Fort impressionnée des événements de cette matinée, Marianne parla au déjeuner des malheurs d’Henriette et de sa famille.

— Quoi ! l’on a saisi leurs meubles ? s’écria Mme Brou. Je ne savais pas cela. Et comment ont-ils pu se mettre dans un pareil cas ? Je croyais, moi, que c’était une honnête famille.

— Certainement, dit Marianne, c’est une honnête famille, sauf le père, qui est ivrogne et boit tout son gain.

— Je ne savais pas cela ! répéta Mme Brou d’un air très-scandalisé. C’est fâcheux pour cette petite. Mais comment, Marianne, vous êtes allée comme cela dans cette maison ? Je comprends, pour des malades que vous indique M. Brou. Mais vous ne pouvez pourtant pas vous compromettre dans toutes sortes de misères ; vous auriez dû me consulter. Vous agissez comme si vous aviez trente ans.

— Quel mal ai-je fait ? demanda Marianne confuse et blessée.

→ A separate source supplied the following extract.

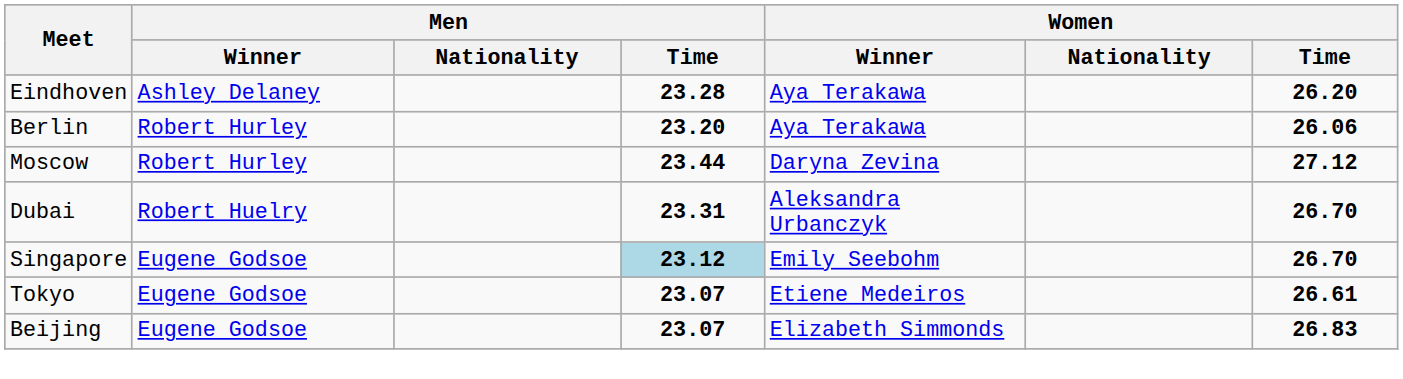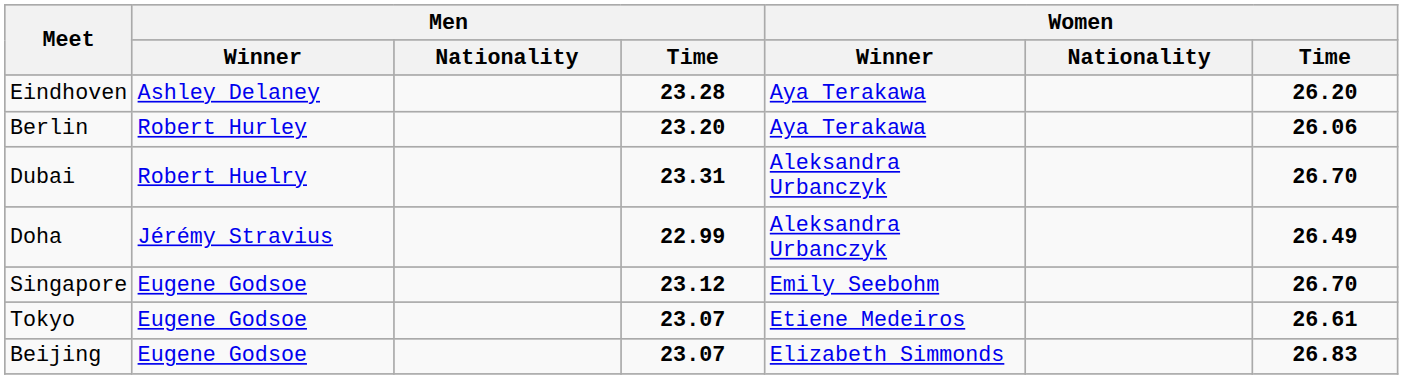- row: Moscow | Robert Hurley | 23.44 | Daryna Zevina | 27.12
+ row: Doha | Jérémy Stravius | 22.99 | Aleksandra Urbanczyk | 26.49
Singapore | Men / Time: lightblue background -> no background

— Je ne dis pas que vous ayiez fait du mal, je dis seulement que ce n’est pas convenable. N’est-ce pas, Anatole ?

Le docteur avait remarqué le mécontentement de sa pupille. Il dit d’un air bonasse :

— Je comprends parfaitement Marianne ; elle a un grand cœur, elle aime à soulager ceux qui souffrent. Rien de plus respectable ; mais cela offre en effet des inconvénients.

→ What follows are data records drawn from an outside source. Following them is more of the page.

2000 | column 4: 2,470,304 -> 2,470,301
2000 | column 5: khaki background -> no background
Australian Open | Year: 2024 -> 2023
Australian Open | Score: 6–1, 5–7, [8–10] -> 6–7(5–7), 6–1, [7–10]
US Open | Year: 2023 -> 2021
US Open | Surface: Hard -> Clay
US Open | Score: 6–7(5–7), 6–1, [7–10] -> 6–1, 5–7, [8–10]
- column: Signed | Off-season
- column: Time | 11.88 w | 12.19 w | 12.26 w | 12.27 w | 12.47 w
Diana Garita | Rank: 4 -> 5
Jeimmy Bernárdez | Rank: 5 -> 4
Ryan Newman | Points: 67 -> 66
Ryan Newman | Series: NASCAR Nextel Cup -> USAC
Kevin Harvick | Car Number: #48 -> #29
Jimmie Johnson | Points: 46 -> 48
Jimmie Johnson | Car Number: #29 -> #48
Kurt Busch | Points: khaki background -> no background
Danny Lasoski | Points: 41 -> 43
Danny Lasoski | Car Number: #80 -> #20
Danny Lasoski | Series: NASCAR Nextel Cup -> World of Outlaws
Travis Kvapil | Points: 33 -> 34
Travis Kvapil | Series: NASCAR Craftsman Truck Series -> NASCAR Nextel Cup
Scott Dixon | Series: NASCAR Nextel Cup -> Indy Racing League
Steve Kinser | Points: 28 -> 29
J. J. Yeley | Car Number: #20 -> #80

— Et lesquels ? je vous prie, demanda la jeune fille.

— D’abord ce n’est pas l’usage, et le monde peut y trouver à redire. Puis, pour votre âge, il est dangereux de voir la vie trop à nu. Elle n’est pas toujours belle dans sa réalité.

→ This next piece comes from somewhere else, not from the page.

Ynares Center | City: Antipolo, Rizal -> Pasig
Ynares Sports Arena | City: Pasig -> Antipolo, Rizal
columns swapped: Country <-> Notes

— Je le sais déjà, mon oncle. Mais faut-il que, par une délicatesse de petite maîtresse et de peur d’avoir la vue blessée, je m’abstienne de faire du bien ?

— Non ! non ! nous ne voulons pas aller à l’extrême, comme vos conclusions ; ce que vous ne comprenez pas, ma chère Marianne, c’est qu’il y a des différences de situations. Quand vous serez mariée, par exemple, alors vous pourrez — dans une certaine mesure — approcher ces misères et vous exposer à entendre bien des choses ; mais à présent, à dix-huit ans…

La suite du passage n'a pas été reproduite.